C’è il livello scientifico/divulgativo, che va potenziato e liberato da orpelli politici e ideologici, ma anche dalla cappa pressapochista e a volte oscurantista della tutela ministeriale italiana. Il che riguarda sia l’università, sia le sovrintendenze (con poche e preziose eccezioni, direi).
Poi c’è l’orizzonte di senso in cui inserire la conoscenza del passato. Qual è l’orizzonte in cui si inserisce la storia della Sardegna? Di solito, e in larga misura ancora oggi, essa viene considerata – implicitamente o esplicitamente – una porzione marginale e subalterna della storia italiana. Un paradosso storico, questo, nonché culturale e persino politico. Vogliamo liberarcene o siamo disposti a tollerare che i Giganti di Monti Prama facciano una tournèe in Cina a rappresentare la cultura italiana?
Un altro problema è la liberazione della storia e della archeologia sarde dal mito tecnicizzato (Kerényi, Jesi) che ci ingabbia nella nostra maledetta questione identitaria, come se dovessimo di continuo rivendicare il nostro diritto ad esistere come collettività storica. O non esistiamo né siamo mai esistiti, o siamo i depositari della civiltà umana più alta e feconda. Entrambe posizioni ideologiche deleterie da cui dovremmo liberarci. Insieme al complesso di inferiorità che le genera.
Non entro poi nella palude degli interessi particolari che ammorbano ogni dibattito in materia.
A ateros annos menzus!
20 Novembre 2010 alle 13:45
E’ un effetto “palla di neve che rotola”. Prima o poi troverà un ostacolo abbastanza solido da fermarla… L’unica cosa è sperare che – nel frattempo – non diventi una vera valanga, capace di provocare troppo grandi danni. Perché i quadri politici locali che lucrano sulla credibilità della gente (organizzando manifestazioni culturali “accuratamente e rigorosamente” documentate, per giustificare la propria validità nel posto che occupano) e tutti i furbacchioni che lucrano sulla vendita di favole (ideate da sè e basate sul nulla oppure su raffazzonate letture mal digerite), non si fermertanno certamente da soli. Finché potranno guadagnare, mettersi in mostra, raccogliere consensi politici o grati riconoscimenti di appartenenza etnica ad un orgoglioso gruppo isolano, continueranno così. Vista la loro inventiva (ed i molti e diversi modi possibili di approfittare, INSIEME AD ALTRI della situazione) non si può neanche sperare che finiscano gli argomenti.

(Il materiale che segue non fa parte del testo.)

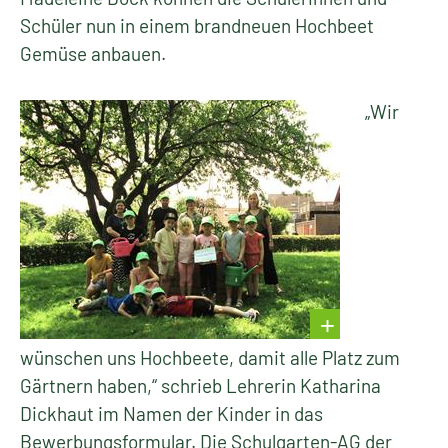
Schüler nun in einem brandneuen Hochbeet
Gemüse anbauen.
„Wir
wünschen uns Hochbeete, damit alle Platz zum
Gärtnern haben,“ schrieb Lehrerin Katharina
Dickhaut im Namen der Kinder in das
Bewerbungsformular. Die Schulgarten-AG der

Forse dovremmo cercare un modo per fermare quella che – ormai è chiaro – è divenuta un’ORGANIZZAZIONE VOLTA AL PROFITTO con metodi sempre più sofisticati e capaci di ottenere finanziamenti sempre più grandi (probabilmente per poi farli sparire in mille rivoli irrintracciabili, ma intuibili). Platone saprebbe testimoniarci che non è assolutamente possibile dimostrare che la Sardegna sia mai stata una creazione della fantasia, un semplice esempio nel corso di un’altrimenti noioso discorso politico. E cioé non è mai stata Atlantide, perché Atlantide non è mai esistita.